*** Opening INPUT DATA ***

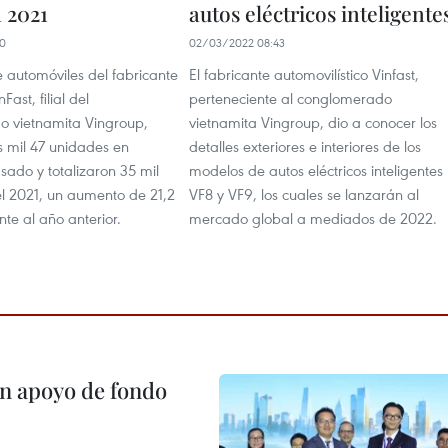
n 2021
autos eléctricos inteligente
00
02/03/2022 08:43
 automóviles del fabricante
El fabricante automovilístico Vinfast,
Fast, filial del
perteneciente al conglomerado
 vietnamita Vingroup,
vietnamita Vingroup, dio a conocer los
s mil 47 unidades en
detalles exteriores e interiores de los
sado y totalizaron 35 mil
modelos de autos eléctricos inteligentes
el 2021, un aumento de 21,2
VF8 y VF9, los cuales se lanzarán al
nte al año anterior.
mercado global a mediados de 2022.
on apoyo de fondo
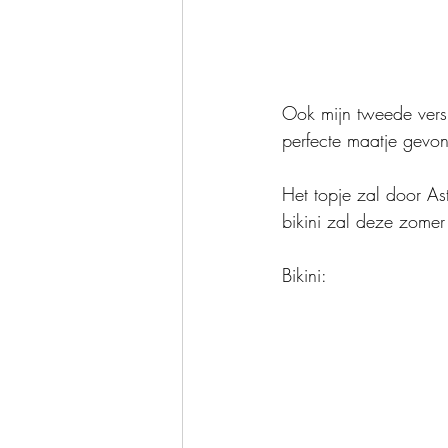
Ook mijn tweede vers
perfecte maatje gevo
Het topje zal door As
bikini zal deze zomer
Bikini:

*** Closing INPUT DATA ***

Leaving every picture out, please copy exactly the lines from the one holding "mercado global a mediados de 2022." through the last line of the listing, both ends included.

mercado global a mediados de 2022.
on apoyo de fondo
Ook mijn tweede vers
perfecte maatje gevo
Het topje zal door As
bikini zal deze zomer
Bikini:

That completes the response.